Das Eis schmilzt – so oder so
Bericht von der Konferenz über «Die Zukunft der Luftfrachtlogistik für norwegisches Seafood». Einige Herausforderungen gilt es zu bewältigen, sollen skandinavische Fischexporte ihr volles Potenzial ausschöpfen. Zentral sind Massnahmen zur Bekämpfung des Klimawandels und dessen Folgen für eine margenschwache Branche. Welche wirtschaftliche Bedenken ausserdem Sorgen bereiten, hat ITJ-Korrespondent Michael Mackey am 19. September in Oslo notiert.
Währung, Interesse und Luftfracht – dieser Dreiklang müsse beobachtet werden, betonte Sangik (James) Chung, CEO und Gründer der Myung Jin Holdings Corporation, die in Südkorea Fisch vertreibt. Zuletzt hätten Veränderungen in diesen Parametern die Nachfrage im Land um knapp ein Drittel einbrechen lassen. Was den Lachs zu einem puren Luxus gemacht hat, ist bekannt: Russlands Krieg gegen die Ukraine, Sanktionen und die Schliessung eines riesigen Luftraums machen die langen Routen von Europa nach Ostasien noch länger.
Werbung werde zwar in Korea gemacht, aber nötig sei etwas anderes. «Wagen Sie einen Charterflug und vereinbaren Sie einen besseren Preis», forderte Chung die Konferenzteilnehmer auf. Versuche dazu gibt es, aber es ist kein einfacher Weg.
Vom Fisch zum Filet
Dass Norwegen auf dem Luftweg letztes Jahr brutto ca. 260 000 t Meeresfrüchte exportierte, darin aber 20 000 t Eis enthalten waren, liess den Saal in Verblüffung zurück – noch mehr, wenn sich die Schätzungen auf 350 000 t Exportvolumen in fünf Jahren verwirklichen. «Eis in die Luft zu schicken, rechnet sich nicht, noch weniger bei den heutigen Raten», mahnte Hans Petter Vestre, Team Manager Airborne Seafood von Lerøy Seafood.
Das Unternehmen aus Bergen arbeitet daran, das Kühlmittel durch einige einfache betriebliche Anpassungen so weit wie möglich zu verringern. «Wir versuchen, den Anteil des essbaren Gewichts der Sendungen zu erhöhen, indem wir in so vielen Märkten wie möglich vom ganzen Fisch zum Filet gehen», erklärte Vestre. Ausserdem suche man auch nach den effizientesten Routen und Fluggesellschaften. Dabei mangele es aber oft an Informationen von Partnern.

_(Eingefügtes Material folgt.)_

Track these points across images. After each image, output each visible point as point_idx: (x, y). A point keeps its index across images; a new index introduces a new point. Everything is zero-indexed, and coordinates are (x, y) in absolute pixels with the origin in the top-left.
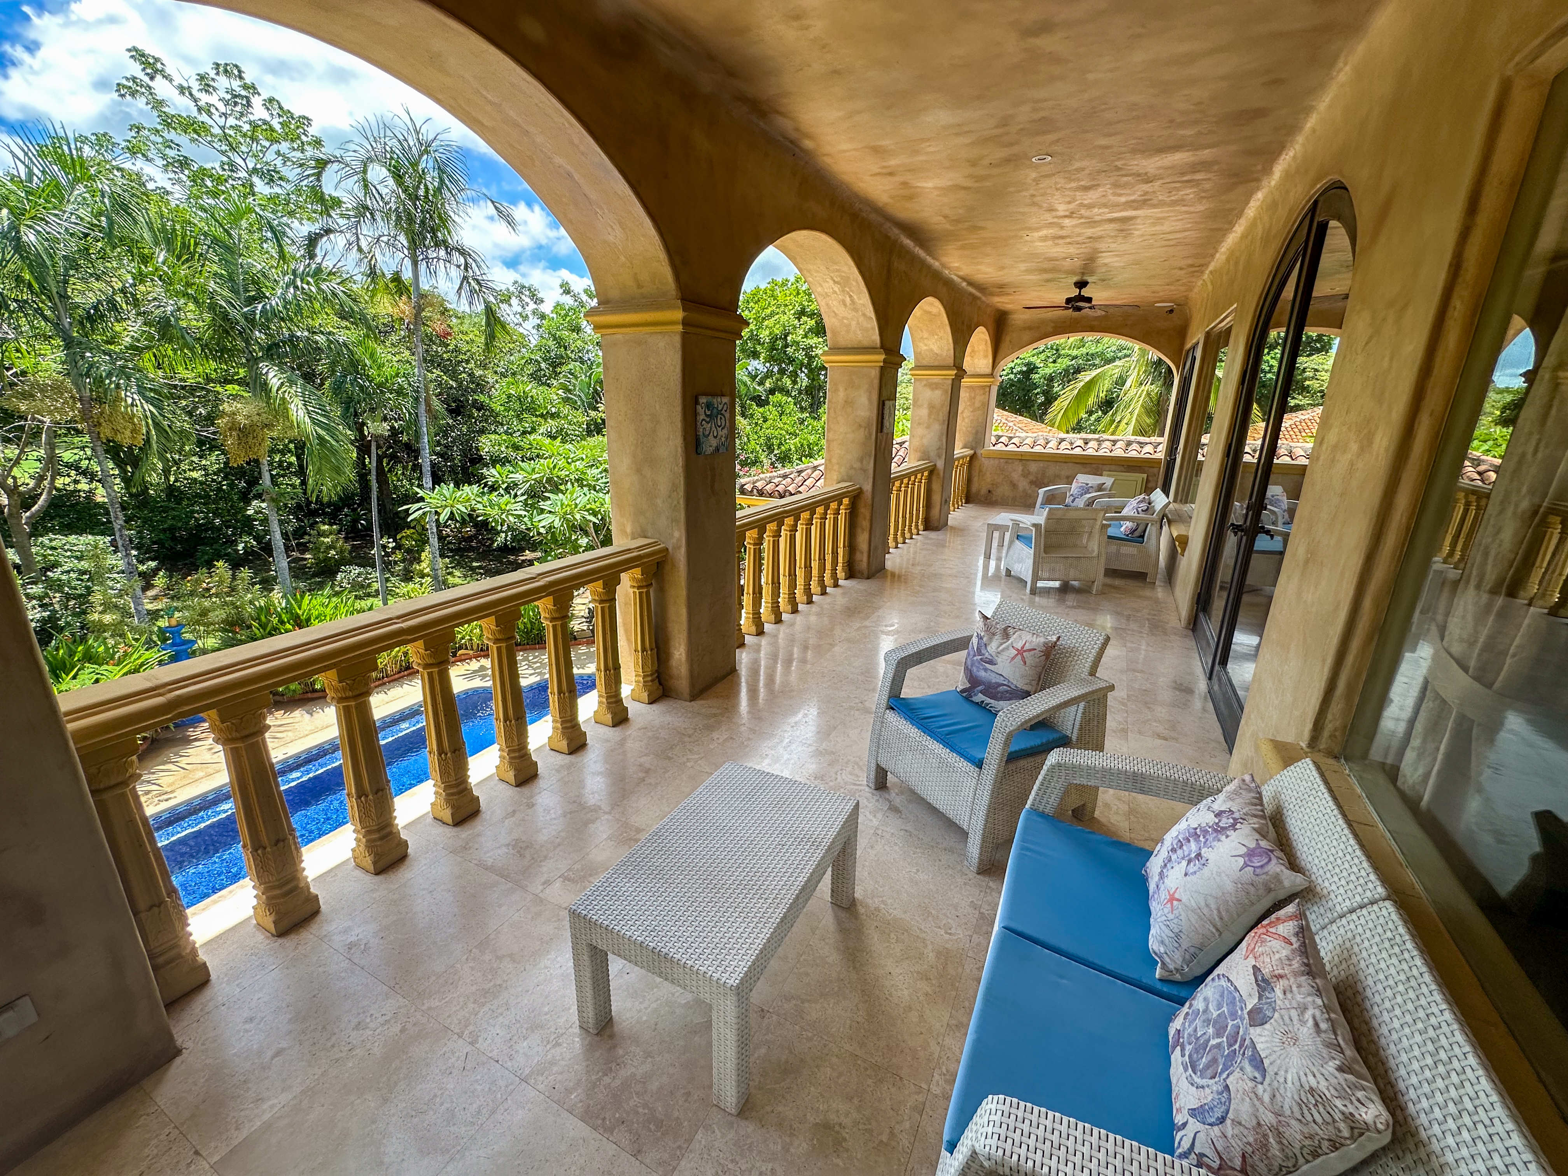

In der Ära von Big Data sei viel möglich, entgegnete Fredrik Wildtgrube. Für den Frachtchef von Finnair verbessert sich das Management der Ladungen von der Rückverfolgbarkeit einzelner Kisten bis zu einer genaueren Temperaturmessung. «Finnair», sagte er, «entwickelt gerade ein IT-System in dieser Richtung.»
Kosten werden kommen
Was auf der Konferenz jedoch wirklich ins Auge fiel, war das Bewusstsein darum, dass der Klimawandel real ist, das Erreichen der Industrieziele, bis 2050 CO2-neutral zu sein, aber hart wird. «Dieses Thema klebt an uns, das wird das nächste Problem sein», versicherte Carl Christian Skage, Managing Director für Norwegen von Nordic GSA/ECS Group. Grösse und Komplexität der Sache untermauern die Befürchtung.
«CO2-Berechnungen können um bis zu 40% variieren, was die Schwierigkeiten bei der Ermittlung der besten Route, des Flugzeugtyps und des Transportmittels überhaupt erhöht», führte Skage an. Möglicherweise unterschätze man den Lkw-Anteil.
Sicher ist für Skage, dass nachhaltige Flugkraftstoffe eine Ressource sind, die nicht einmal annähernd das tut, was benötigt wird. Ist es einmal verfügbar, dann fünfmal so teuer wie herkömmliches Kerosin. Andere Technologien wie Wasserstoff werden «zu spät kommen, um die nötigen Emissionssenkungen zu erreichen», fügte er hinzu. Sein wichtigster Punkt war das schiere Gewicht des politischen Drucks, etwas gegen den Klimawandel zu unternehmen, ohne andere Ziele zu gefährden. Er rechnet fest mit Regelungen – und das heisst Besteuerungen. Deshalb riet er den Konferenzteilnehmern: «Lernen Sie, die kommenden Kosten zu tragen!»